WHAT YOU ARE ASKED TO DO => The listing below has to be output exactly as given, less its pictures.

RECORDS SHOWN =>
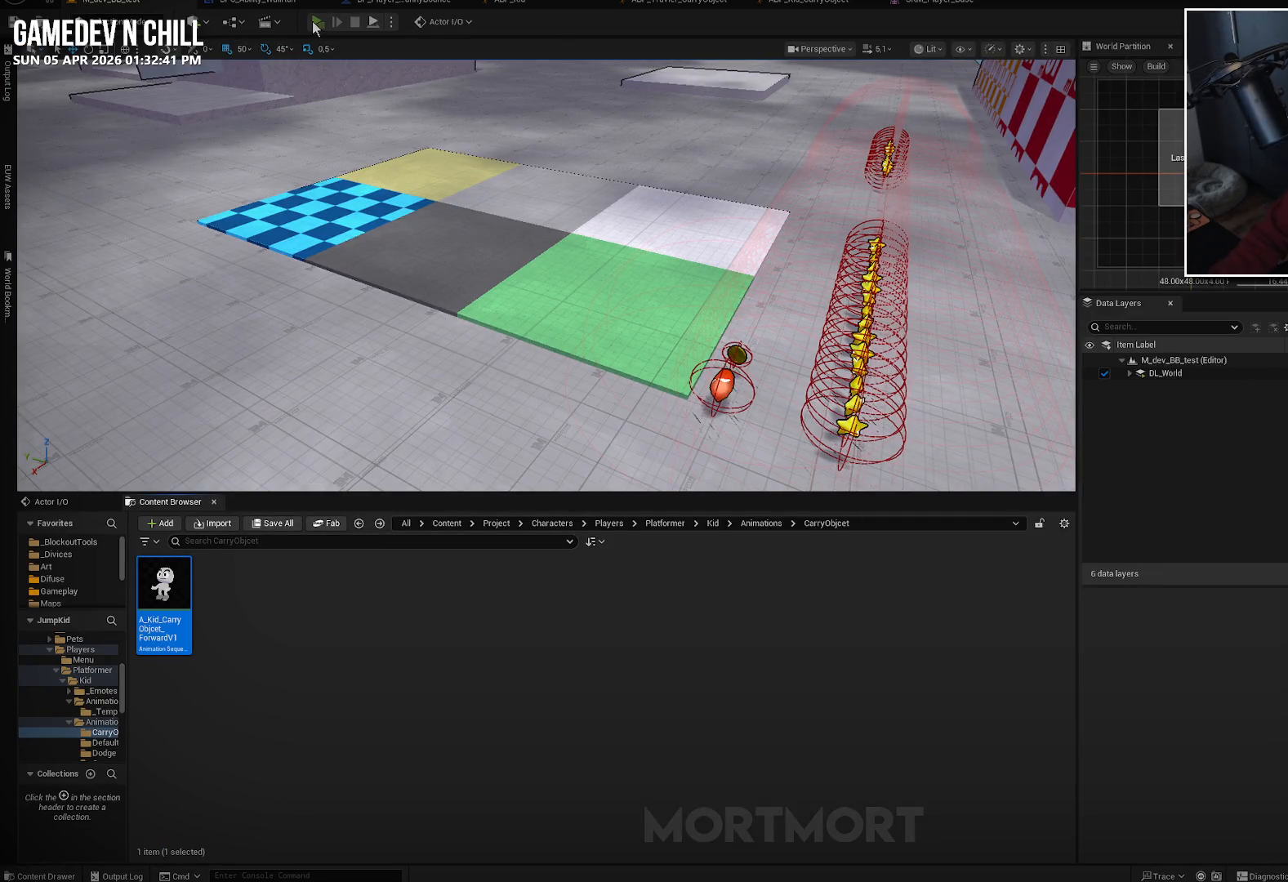
{"buttons": [], "left_stick": "center", "right_stick": "center", "events": []}
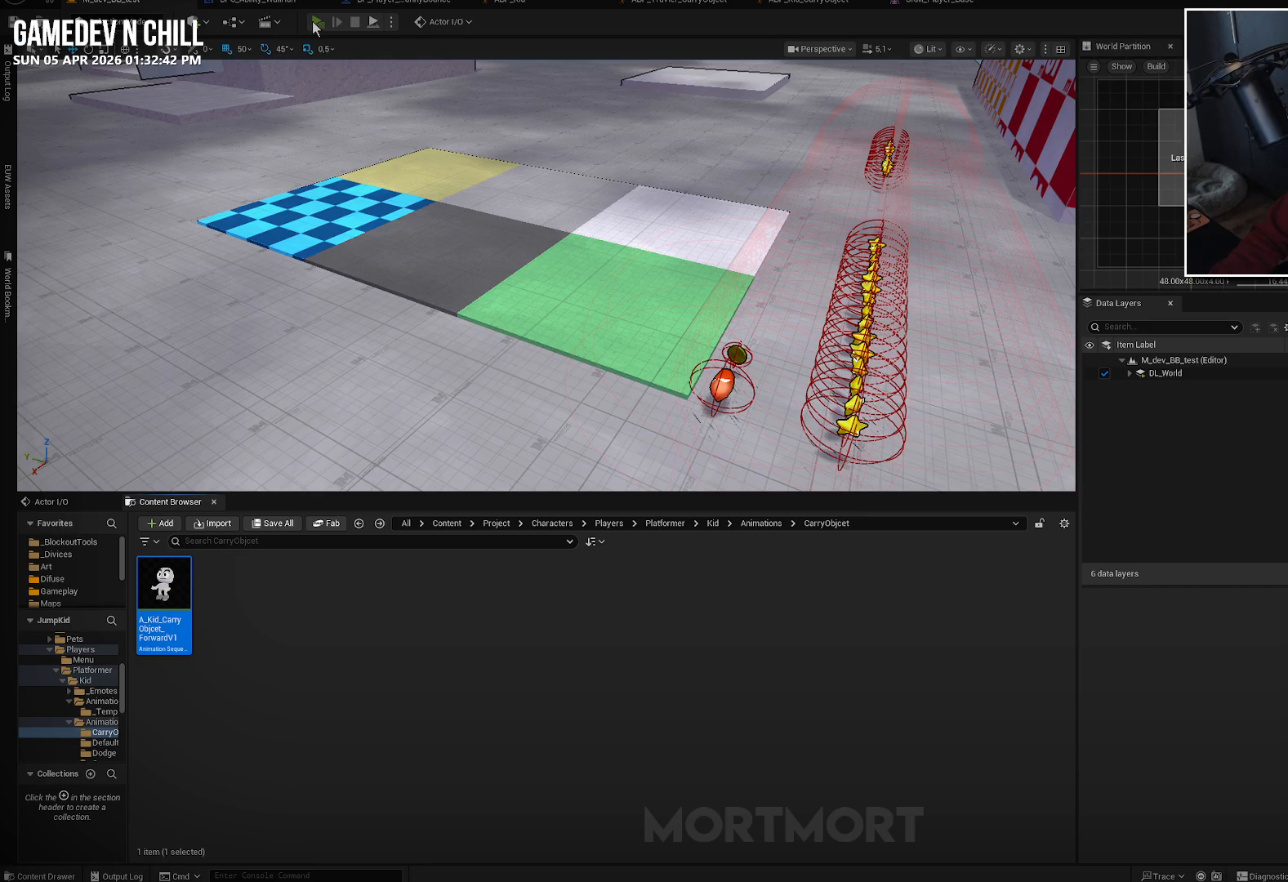
{"buttons": [], "left_stick": "center", "right_stick": "center", "events": []}
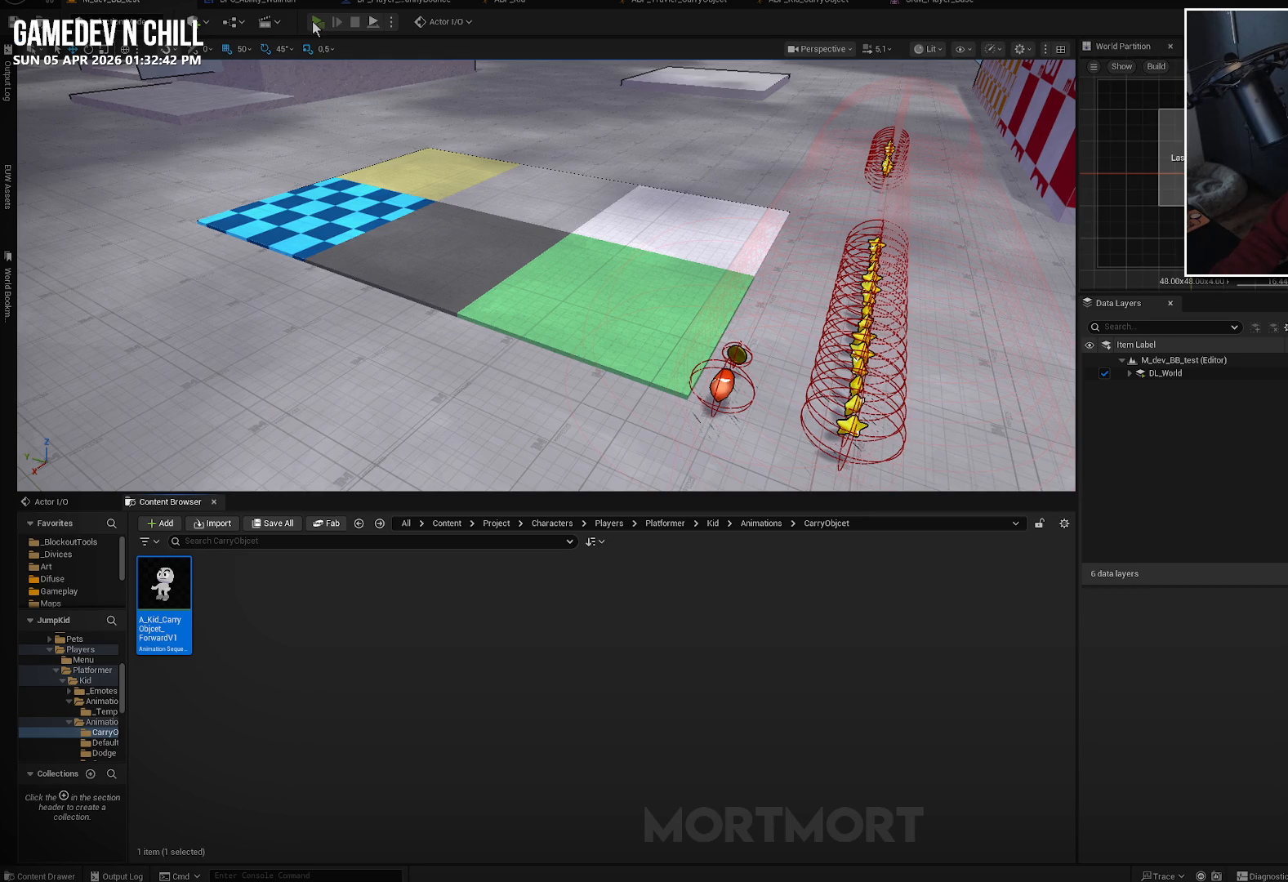
{"buttons": [], "left_stick": "center", "right_stick": "center", "events": []}
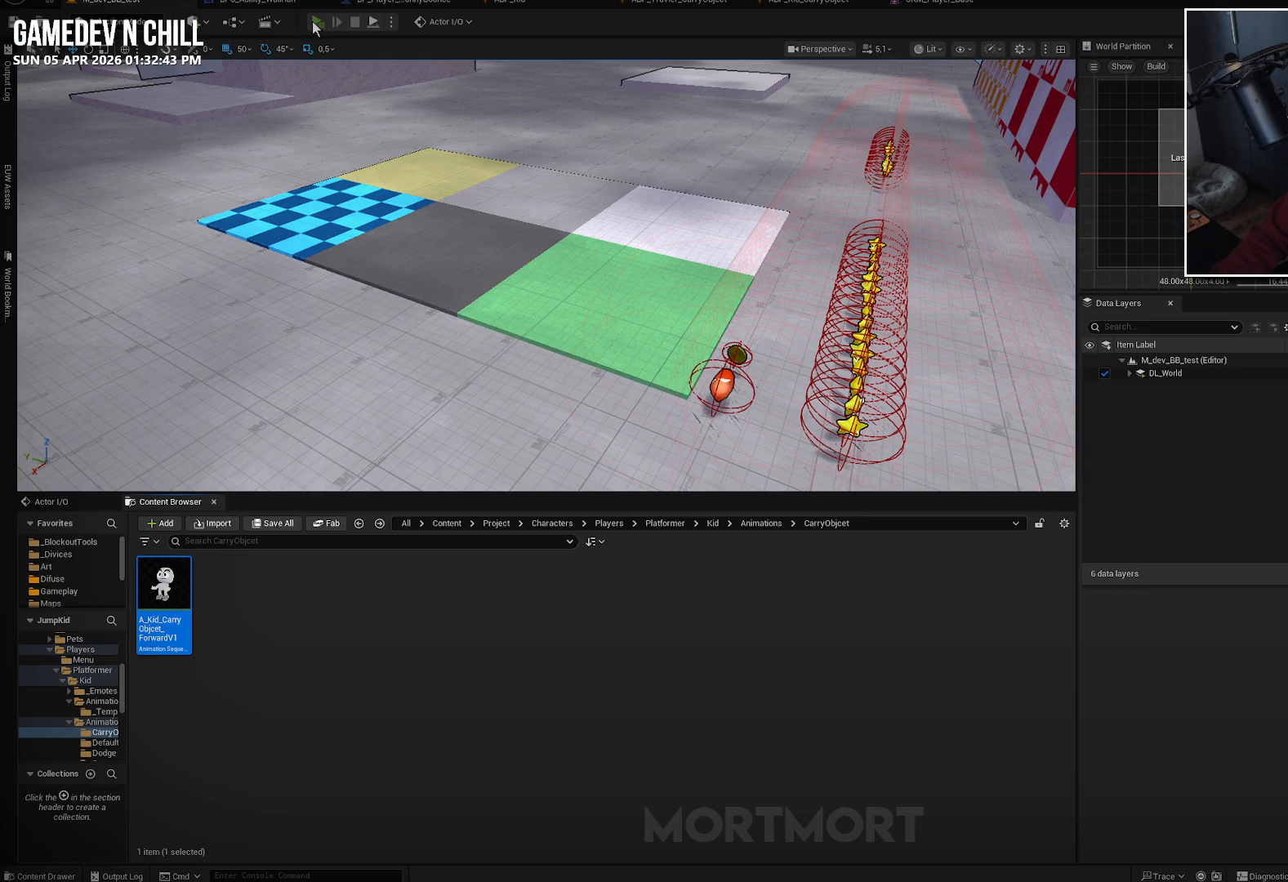
{"buttons": [], "left_stick": "center", "right_stick": "center", "events": []}
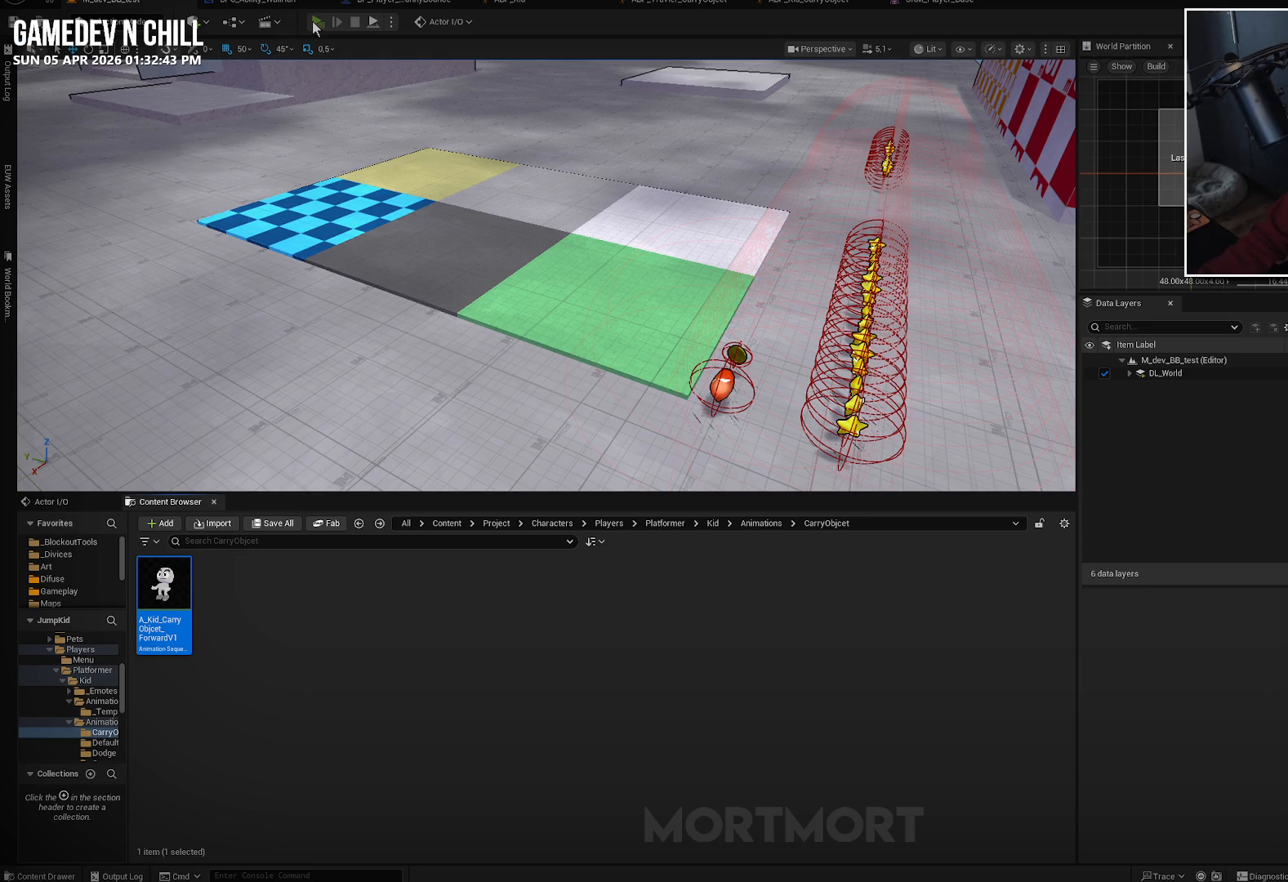
{"buttons": [], "left_stick": "center", "right_stick": "center", "events": []}
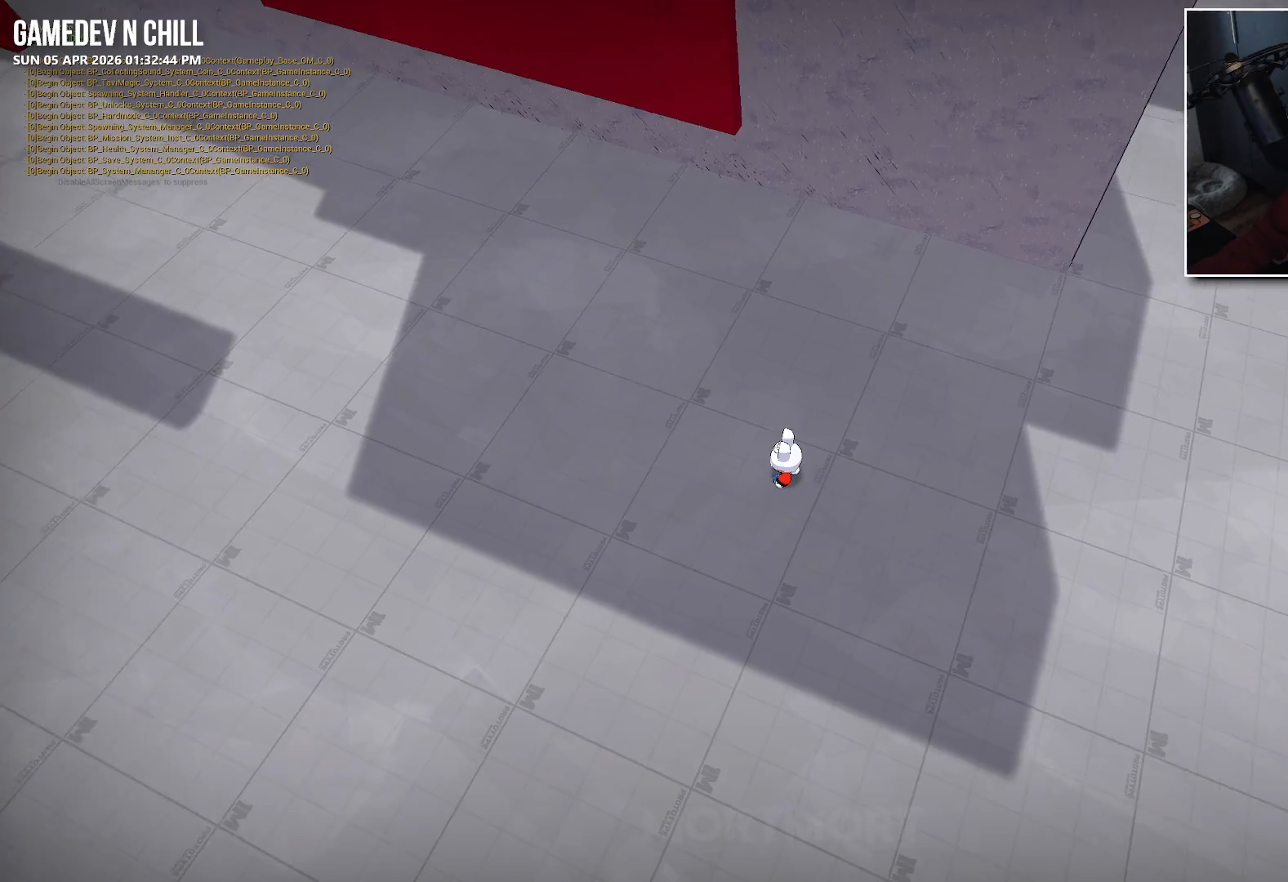
{"buttons": [], "left_stick": "down-right", "right_stick": "center", "events": [[433, "left_stick", "down-right"]]}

EXPECTED ANSWER =>
{"buttons": [], "left_stick": "center", "right_stick": "center", "events": []}
{"buttons": [], "left_stick": "center", "right_stick": "center", "events": []}
{"buttons": [], "left_stick": "center", "right_stick": "center", "events": []}
{"buttons": [], "left_stick": "center", "right_stick": "center", "events": []}
{"buttons": [], "left_stick": "center", "right_stick": "center", "events": []}
{"buttons": [], "left_stick": "down-right", "right_stick": "center", "events": [[433, "left_stick", "down-right"]]}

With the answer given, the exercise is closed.